A Modified Salp Swarm Algorithm Based on the Perturbation Weight for Global Optimization Problems

Abstract

Metaheuristic algorithms are often applied to global function optimization problems. To overcome the poor real-time performance and low precision of the basic salp swarm algorithm, this paper introduces a novel hybrid algorithm inspired by the perturbation weight mechanism. The proposed perturbation weight salp swarm algorithm has the advantages of a broad search scope and a strong balance between exploration and exploitation and retains a relatively low computational complexity when dealing with numerous large-scale problems.

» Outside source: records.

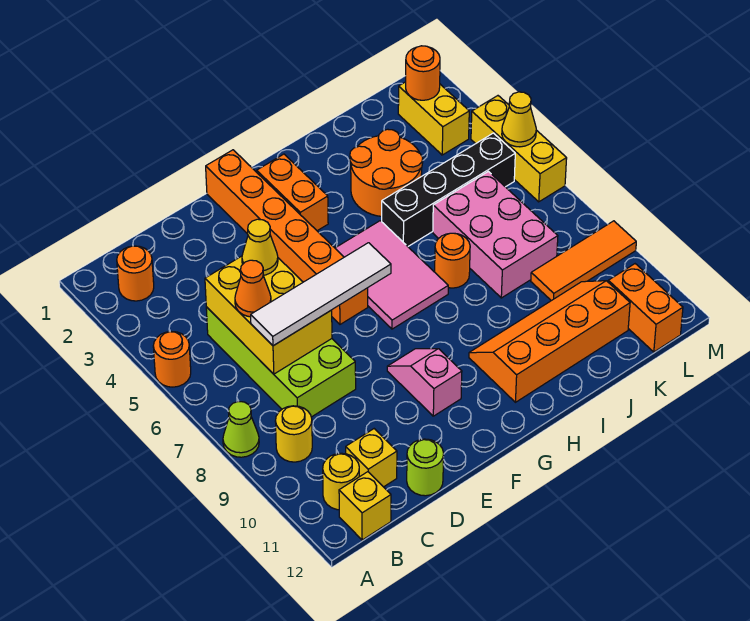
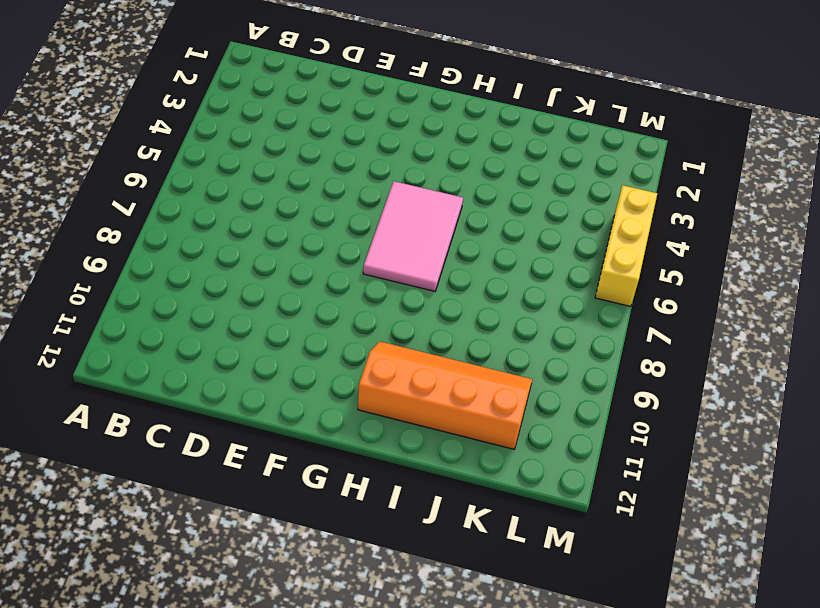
none -> orange 1x1 round brick [153,332,191,387]
none -> lime 1x1 cone [223,401,259,457]
none -> orange 1x1 round brick [117,246,154,301]

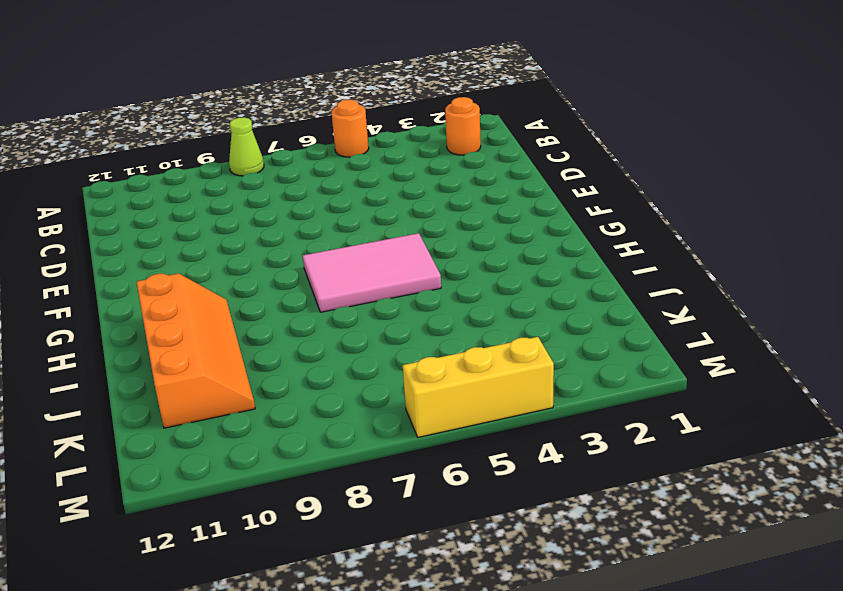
none -> yellow 1x1 round brick [275,406,312,462]
none -> yellow 1x1 round brick [323,453,359,510]
none -> yellow 1x1 brick [339,472,391,540]

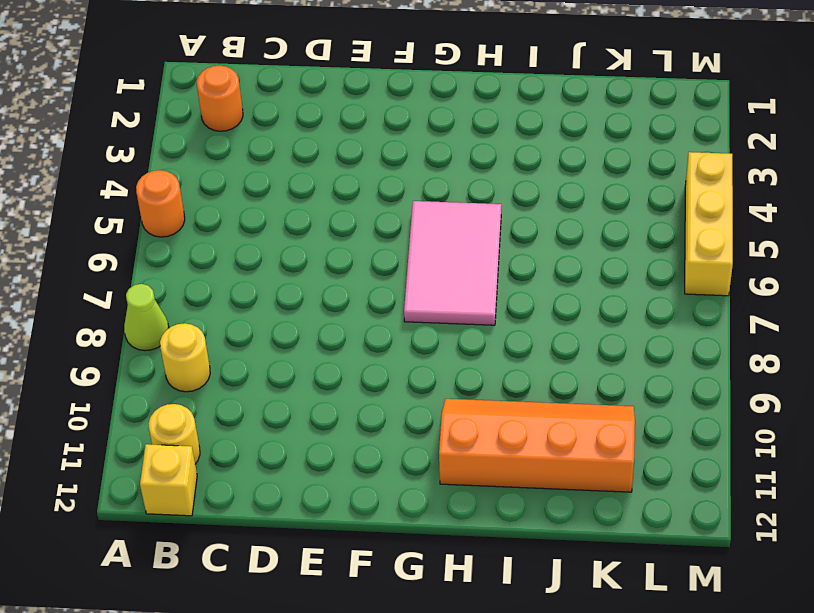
none -> lime 2x4 brick [206,307,356,417]
none -> yellow 1x1 brick [346,429,397,487]
none -> lime 1x1 round brick [407,439,444,496]

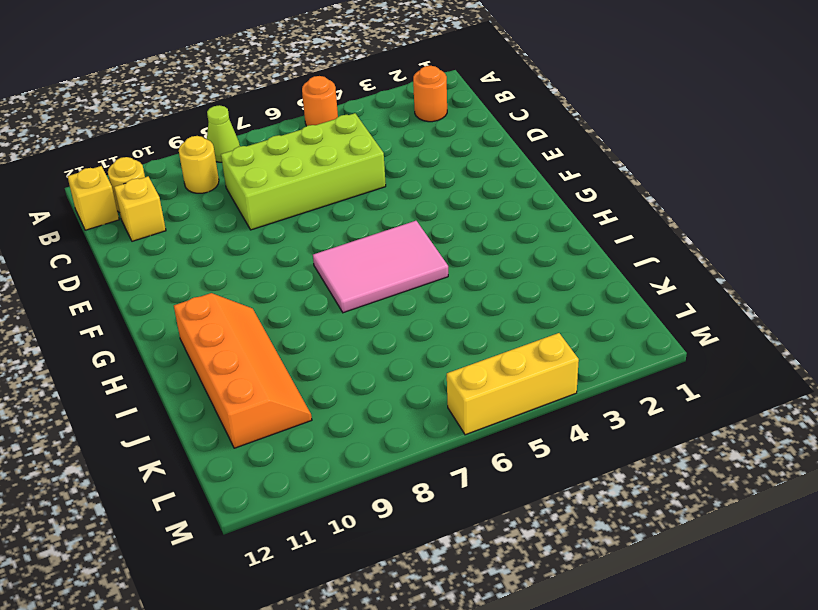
none -> lime 1x1 round brick [407,439,444,496]
none -> orange 1x6 brick [206,150,368,324]
none -> pink 1x2 slope [387,349,462,416]

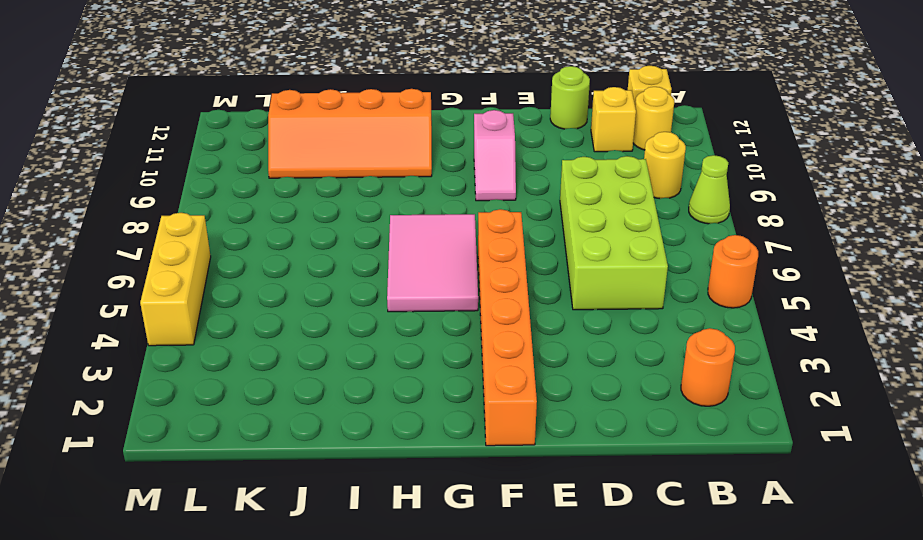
none -> orange 1x2 brick [257,154,328,231]
none -> orange 2x2 round brick [350,129,423,216]
none -> black 1x4 brick [382,133,515,246]

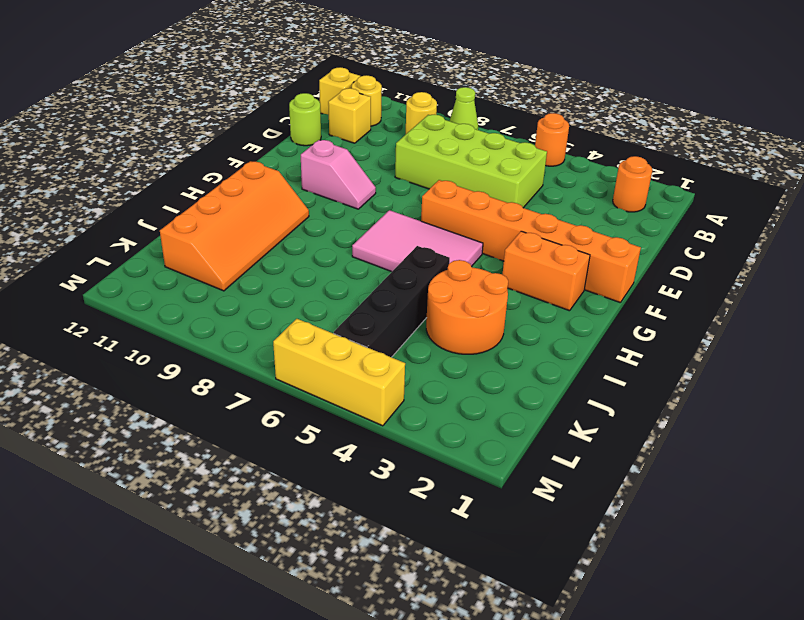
none -> orange 1x1 round brick [435,233,470,288]
none -> pink 2x3 brick [433,172,558,298]
none -> orange 1x3 tile [531,221,636,301]

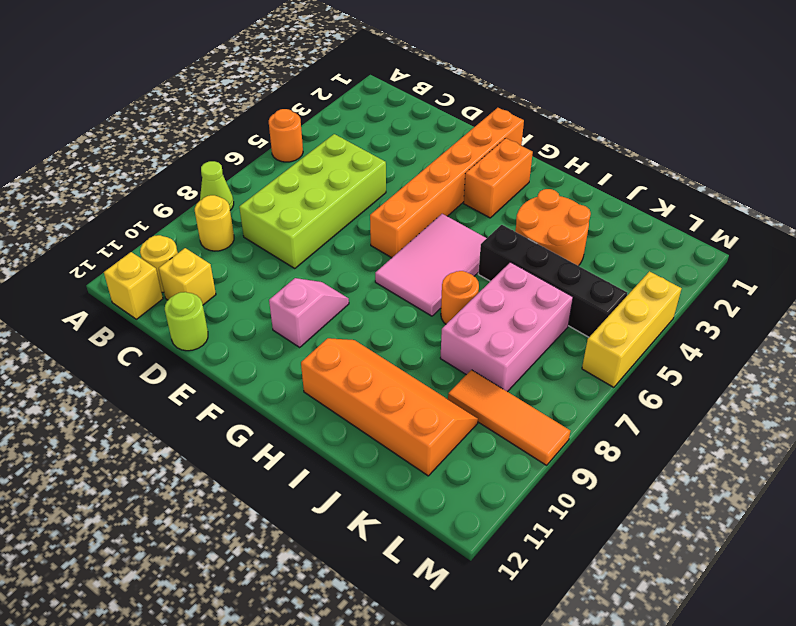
none -> orange 1x1 round brick [117,246,154,301]
none -> yellow 1x2 brick [398,82,469,155]
none -> orange 1x2 brick [608,264,683,352]

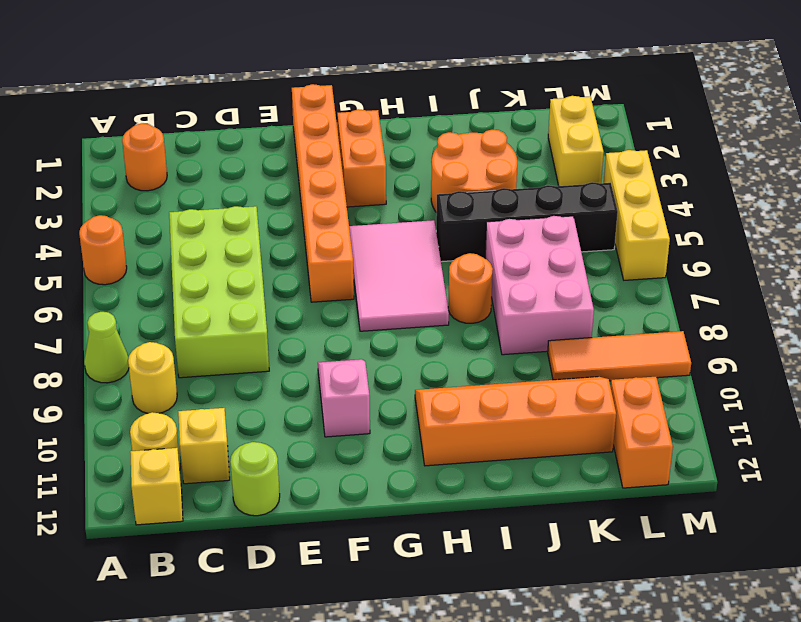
none -> yellow 2x3 brick [205,256,332,374]
none -> orange 1x1 round brick [406,46,440,100]
none -> yellow 1x1 cone [502,92,536,147]

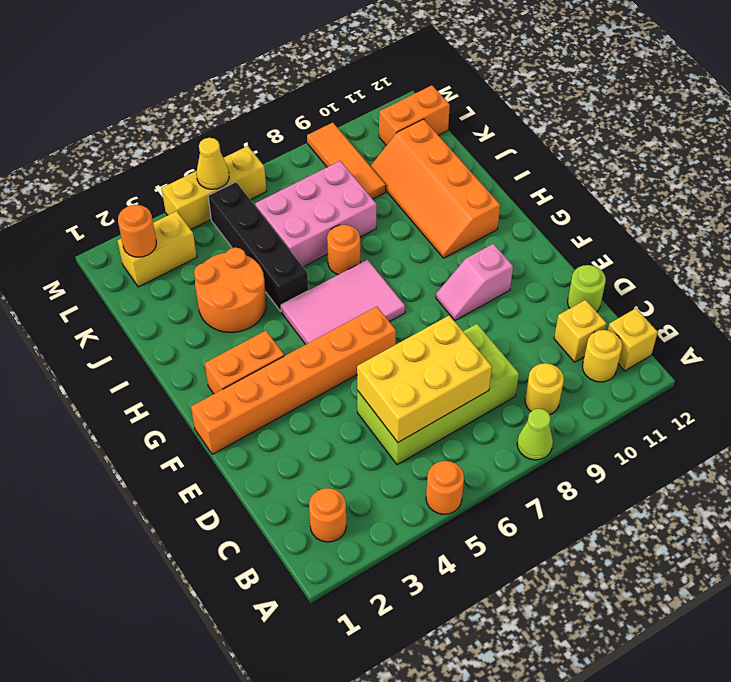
none -> orange 1x1 cone [235,260,271,317]
none -> white 1x4 tile [251,243,391,346]
none -> yellow 1x1 cone [242,219,278,275]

A new coefficient factor is introduced to the basic salp swarm algorithm, and new update strategies for the leader position and the followers are introduced in the search phase. The new leader position updating strategy has a specific bounded scope and strong search performance, thus accelerating the iteration process. The new follower updating strategy maintains the diversity of feasible solutions while reducing the computational load. This paper describes the application of the proposed algorithm to low-dimension and variable-dimension functions. This paper also presents iteration curves, box-plot charts, and search-path graphics to verify the accuracy of the proposed algorithm. The experimental results demonstrate that the perturbation weight salp swarm algorithm offers a better search speed and search balance than the basic salp swarm algorithm in different environments.